Beyond the skills, Petersen reiterates the personal connections she gained from the experience: “The people in the program, both instructors and students, helped me a great deal in preparing for my move abroad, starting my teaching career, and have continued to be a beautiful network.”
“The people in the program, both instructors and students, helped me a great deal in preparing for my move abroad, starting my teaching career, and have continued to be a beautiful network.”
—Vanessa Petersen, graduate, UC Berkeley Extension Teaching English as a Second Language (TESL) certificate
Another TESL graduate, Aaron Sponseller, incorporated culture and language into his life early on. In elementary school, he became good friends with a Japanese neighbor, who sparked his interest in that country’s culture. After taking Japanese courses in high school and college, Sponseller spent three years teaching English in Japan through the JET Program. Back in the U.S., Sponseller wanted a way to formalize his skills and learn additional concepts and techniques to use in the classroom. Looking for something that would go beyond the basics, he decided on the UC Berkeley Extension certificate in Teaching English as a Second Language, which he identified as the most comprehensive. After completing his certificate, Sponseller went on to pursue a master’s in TESOL and then a Ph.D. in applied linguistics. Unable to shake his pull to Japan—along with the promise of greater job opportunities—Sponseller returned again. This time it stuck. Sponseller now lives in Japan year-round and works with English language learners at Hiroshima University. He credits the TESL certificate in helping to formalize his skills in the field and as a jumping-off point in his journey into academia, where he is now pursuing a tenure track post.
What were his big takeaways from the certificate? “What I remember feeling most thankful for was the lesson planning practice, the historical review of pedagogical approaches to second-language acquisition and developing explicit knowledge of English grammar. I applied new certificate-derived knowledge from each of these areas to my teaching almost immediately in many cases. I still use activities like the KWL chart or the 4/3/2 activity in my classes today.”
Perhaps the most telling evidence of the impact the TESL certificate has had on this graduate is in how he talks about the life he’s created teaching abroad. “My wife is Japanese and we live close to her family here in Hiroshima, so from a personal perspective Japan is really a lot like a second home to me. In that sense, I wouldn’t necessarily say I teach abroad—I teach in Japan.”

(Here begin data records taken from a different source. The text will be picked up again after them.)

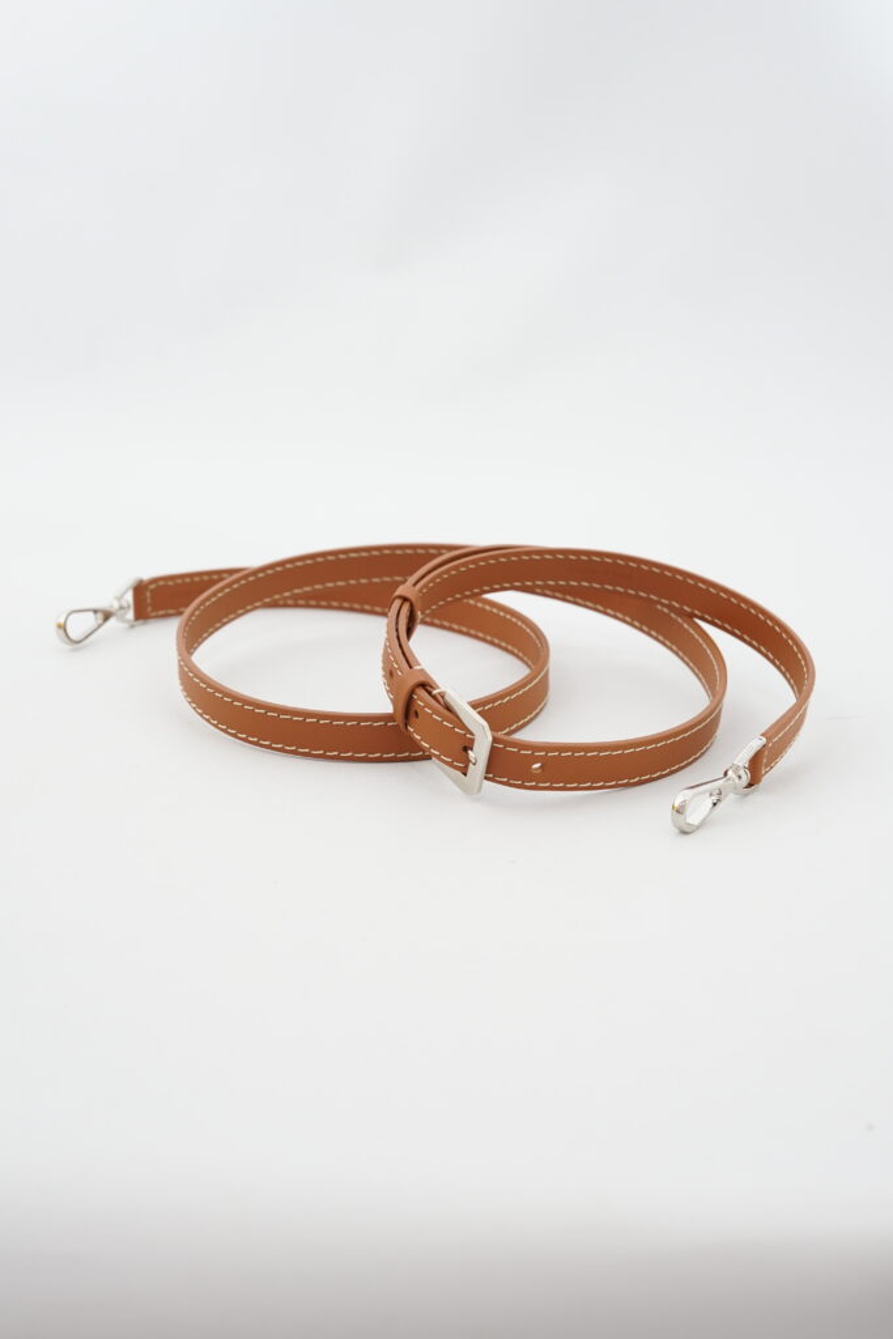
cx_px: 446
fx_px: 1860
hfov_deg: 27.0
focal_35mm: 50
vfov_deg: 39.6
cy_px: 670
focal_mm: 50
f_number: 6.3
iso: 640
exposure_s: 1/13
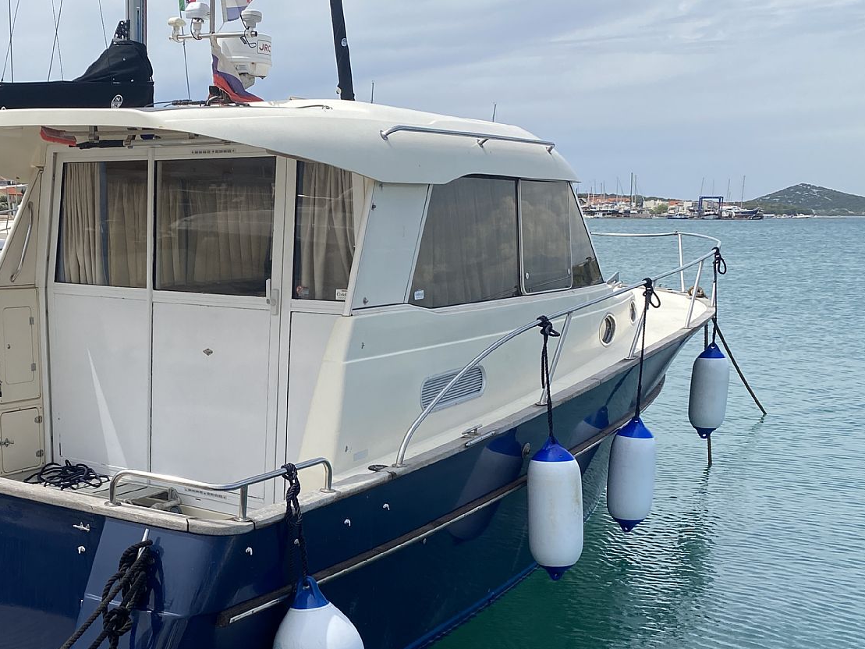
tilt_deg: -11.9
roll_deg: +0.9
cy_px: 436
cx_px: 147
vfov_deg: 31.9
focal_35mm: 45
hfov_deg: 40.0
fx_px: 1125
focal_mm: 4.25
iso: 32
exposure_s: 1/3731
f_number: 1.8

UC Berkeley Extension’s TESL Certificate curriculum is approved by the University of California, Berkeley, Graduate School of Education and overseen by an advisory board of TESL leaders. It provides a classroom practicum under the supervision of an experienced teacher, along with foundation in linguistics and second-language acquisition in order to teach in the U.S. or abroad. Students receive in-depth training in materials development, assessment and evaluation, and cross-cultural communication in preparation not just to teach, but to understand the processes that spark learning.